▸ GIVEN ENTRIES:
┌──
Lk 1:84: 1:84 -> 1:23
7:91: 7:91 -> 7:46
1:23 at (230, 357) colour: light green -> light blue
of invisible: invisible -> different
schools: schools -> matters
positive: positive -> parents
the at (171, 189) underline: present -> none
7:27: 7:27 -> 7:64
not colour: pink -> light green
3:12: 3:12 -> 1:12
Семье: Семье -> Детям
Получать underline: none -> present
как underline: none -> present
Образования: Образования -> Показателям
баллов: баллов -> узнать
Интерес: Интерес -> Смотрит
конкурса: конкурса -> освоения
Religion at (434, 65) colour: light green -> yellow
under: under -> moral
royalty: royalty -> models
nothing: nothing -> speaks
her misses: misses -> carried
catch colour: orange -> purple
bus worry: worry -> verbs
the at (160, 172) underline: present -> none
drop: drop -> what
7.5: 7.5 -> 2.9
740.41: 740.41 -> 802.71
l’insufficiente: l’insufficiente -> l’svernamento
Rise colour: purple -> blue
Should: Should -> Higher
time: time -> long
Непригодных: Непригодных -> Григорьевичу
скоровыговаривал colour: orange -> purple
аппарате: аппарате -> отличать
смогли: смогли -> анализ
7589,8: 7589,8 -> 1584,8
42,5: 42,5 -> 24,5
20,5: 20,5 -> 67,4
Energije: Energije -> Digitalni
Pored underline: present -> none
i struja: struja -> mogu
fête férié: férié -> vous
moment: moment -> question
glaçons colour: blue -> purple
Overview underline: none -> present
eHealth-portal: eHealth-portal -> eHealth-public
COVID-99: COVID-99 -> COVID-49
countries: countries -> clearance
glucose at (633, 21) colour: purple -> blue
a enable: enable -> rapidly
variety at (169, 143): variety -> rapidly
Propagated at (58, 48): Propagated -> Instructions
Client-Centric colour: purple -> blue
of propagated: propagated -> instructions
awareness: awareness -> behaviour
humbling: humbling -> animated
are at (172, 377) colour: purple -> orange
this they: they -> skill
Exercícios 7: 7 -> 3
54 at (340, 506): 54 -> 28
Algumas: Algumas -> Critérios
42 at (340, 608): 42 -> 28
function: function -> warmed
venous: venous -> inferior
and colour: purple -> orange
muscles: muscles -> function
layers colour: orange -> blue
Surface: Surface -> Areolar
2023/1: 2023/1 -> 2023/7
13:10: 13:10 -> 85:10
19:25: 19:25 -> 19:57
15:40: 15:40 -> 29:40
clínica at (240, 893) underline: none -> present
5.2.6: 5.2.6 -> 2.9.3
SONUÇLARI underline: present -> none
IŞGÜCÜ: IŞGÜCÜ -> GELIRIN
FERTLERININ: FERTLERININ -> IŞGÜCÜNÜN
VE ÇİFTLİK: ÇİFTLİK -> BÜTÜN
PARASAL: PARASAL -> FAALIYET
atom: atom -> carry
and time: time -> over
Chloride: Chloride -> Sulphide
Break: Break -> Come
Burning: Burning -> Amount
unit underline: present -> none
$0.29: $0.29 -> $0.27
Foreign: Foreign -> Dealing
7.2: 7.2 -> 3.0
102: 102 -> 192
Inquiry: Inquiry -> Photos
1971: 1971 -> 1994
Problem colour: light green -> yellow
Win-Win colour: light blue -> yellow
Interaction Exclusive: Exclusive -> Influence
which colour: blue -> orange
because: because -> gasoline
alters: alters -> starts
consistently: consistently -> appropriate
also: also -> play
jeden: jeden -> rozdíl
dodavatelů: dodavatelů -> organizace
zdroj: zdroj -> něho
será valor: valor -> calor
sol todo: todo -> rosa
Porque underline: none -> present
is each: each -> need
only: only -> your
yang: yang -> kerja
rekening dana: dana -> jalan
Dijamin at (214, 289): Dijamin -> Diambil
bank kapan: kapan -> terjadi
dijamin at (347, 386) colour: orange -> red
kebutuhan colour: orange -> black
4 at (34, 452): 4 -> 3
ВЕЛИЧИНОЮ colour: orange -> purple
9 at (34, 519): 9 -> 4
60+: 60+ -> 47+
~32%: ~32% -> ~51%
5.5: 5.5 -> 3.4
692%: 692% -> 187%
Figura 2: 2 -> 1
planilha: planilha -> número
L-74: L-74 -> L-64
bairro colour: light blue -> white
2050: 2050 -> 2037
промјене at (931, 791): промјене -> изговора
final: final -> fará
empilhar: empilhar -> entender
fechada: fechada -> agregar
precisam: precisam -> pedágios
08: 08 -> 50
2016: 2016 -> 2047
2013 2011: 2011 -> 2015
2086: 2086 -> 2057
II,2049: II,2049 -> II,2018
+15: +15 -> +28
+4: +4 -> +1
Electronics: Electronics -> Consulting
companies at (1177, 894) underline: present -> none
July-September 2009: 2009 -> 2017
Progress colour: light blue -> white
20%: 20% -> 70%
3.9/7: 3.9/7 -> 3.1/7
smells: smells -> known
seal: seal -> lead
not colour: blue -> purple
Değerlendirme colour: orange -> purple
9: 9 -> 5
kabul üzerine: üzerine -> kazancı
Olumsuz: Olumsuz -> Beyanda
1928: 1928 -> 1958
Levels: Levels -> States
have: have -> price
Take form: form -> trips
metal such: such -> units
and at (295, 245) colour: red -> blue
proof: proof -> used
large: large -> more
└──
▸ SHORT TASK: Rename "underline" to "underscore" throughout the lines for every item, and keep everything else the same.

▸ EXERCISE OUTPUT:
Lk 1:84: 1:84 -> 1:23
7:91: 7:91 -> 7:46
1:23 at (230, 357) colour: light green -> light blue
of invisible: invisible -> different
schools: schools -> matters
positive: positive -> parents
the at (171, 189) underscore: present -> none
7:27: 7:27 -> 7:64
not colour: pink -> light green
3:12: 3:12 -> 1:12
Семье: Семье -> Детям
Получать underscore: none -> present
как underscore: none -> present
Образования: Образования -> Показателям
баллов: баллов -> узнать
Интерес: Интерес -> Смотрит
конкурса: конкурса -> освоения
Religion at (434, 65) colour: light green -> yellow
under: under -> moral
royalty: royalty -> models
nothing: nothing -> speaks
her misses: misses -> carried
catch colour: orange -> purple
bus worry: worry -> verbs
the at (160, 172) underscore: present -> none
drop: drop -> what
7.5: 7.5 -> 2.9
740.41: 740.41 -> 802.71
l’insufficiente: l’insufficiente -> l’svernamento
Rise colour: purple -> blue
Should: Should -> Higher
time: time -> long
Непригодных: Непригодных -> Григорьевичу
скоровыговаривал colour: orange -> purple
аппарате: аппарате -> отличать
смогли: смогли -> анализ
7589,8: 7589,8 -> 1584,8
42,5: 42,5 -> 24,5
20,5: 20,5 -> 67,4
Energije: Energije -> Digitalni
Pored underscore: present -> none
i struja: struja -> mogu
fête férié: férié -> vous
moment: moment -> question
glaçons colour: blue -> purple
Overview underscore: none -> present
eHealth-portal: eHealth-portal -> eHealth-public
COVID-99: COVID-99 -> COVID-49
countries: countries -> clearance
glucose at (633, 21) colour: purple -> blue
a enable: enable -> rapidly
variety at (169, 143): variety -> rapidly
Propagated at (58, 48): Propagated -> Instructions
Client-Centric colour: purple -> blue
of propagated: propagated -> instructions
awareness: awareness -> behaviour
humbling: humbling -> animated
are at (172, 377) colour: purple -> orange
this they: they -> skill
Exercícios 7: 7 -> 3
54 at (340, 506): 54 -> 28
Algumas: Algumas -> Critérios
42 at (340, 608): 42 -> 28
function: function -> warmed
venous: venous -> inferior
and colour: purple -> orange
muscles: muscles -> function
layers colour: orange -> blue
Surface: Surface -> Areolar
2023/1: 2023/1 -> 2023/7
13:10: 13:10 -> 85:10
19:25: 19:25 -> 19:57
15:40: 15:40 -> 29:40
clínica at (240, 893) underscore: none -> present
5.2.6: 5.2.6 -> 2.9.3
SONUÇLARI underscore: present -> none
IŞGÜCÜ: IŞGÜCÜ -> GELIRIN
FERTLERININ: FERTLERININ -> IŞGÜCÜNÜN
VE ÇİFTLİK: ÇİFTLİK -> BÜTÜN
PARASAL: PARASAL -> FAALIYET
atom: atom -> carry
and time: time -> over
Chloride: Chloride -> Sulphide
Break: Break -> Come
Burning: Burning -> Amount
unit underscore: present -> none
$0.29: $0.29 -> $0.27
Foreign: Foreign -> Dealing
7.2: 7.2 -> 3.0
102: 102 -> 192
Inquiry: Inquiry -> Photos
1971: 1971 -> 1994
Problem colour: light green -> yellow
Win-Win colour: light blue -> yellow
Interaction Exclusive: Exclusive -> Influence
which colour: blue -> orange
because: because -> gasoline
alters: alters -> starts
consistently: consistently -> appropriate
also: also -> play
jeden: jeden -> rozdíl
dodavatelů: dodavatelů -> organizace
zdroj: zdroj -> něho
será valor: valor -> calor
sol todo: todo -> rosa
Porque underscore: none -> present
is each: each -> need
only: only -> your
yang: yang -> kerja
rekening dana: dana -> jalan
Dijamin at (214, 289): Dijamin -> Diambil
bank kapan: kapan -> terjadi
dijamin at (347, 386) colour: orange -> red
kebutuhan colour: orange -> black
4 at (34, 452): 4 -> 3
ВЕЛИЧИНОЮ colour: orange -> purple
9 at (34, 519): 9 -> 4
60+: 60+ -> 47+
~32%: ~32% -> ~51%
5.5: 5.5 -> 3.4
692%: 692% -> 187%
Figura 2: 2 -> 1
planilha: planilha -> número
L-74: L-74 -> L-64
bairro colour: light blue -> white
2050: 2050 -> 2037
промјене at (931, 791): промјене -> изговора
final: final -> fará
empilhar: empilhar -> entender
fechada: fechada -> agregar
precisam: precisam -> pedágios
08: 08 -> 50
2016: 2016 -> 2047
2013 2011: 2011 -> 2015
2086: 2086 -> 2057
II,2049: II,2049 -> II,2018
+15: +15 -> +28
+4: +4 -> +1
Electronics: Electronics -> Consulting
companies at (1177, 894) underscore: present -> none
July-September 2009: 2009 -> 2017
Progress colour: light blue -> white
20%: 20% -> 70%
3.9/7: 3.9/7 -> 3.1/7
smells: smells -> known
seal: seal -> lead
not colour: blue -> purple
Değerlendirme colour: orange -> purple
9: 9 -> 5
kabul üzerine: üzerine -> kazancı
Olumsuz: Olumsuz -> Beyanda
1928: 1928 -> 1958
Levels: Levels -> States
have: have -> price
Take form: form -> trips
metal such: such -> units
and at (295, 245) colour: red -> blue
proof: proof -> used
large: large -> more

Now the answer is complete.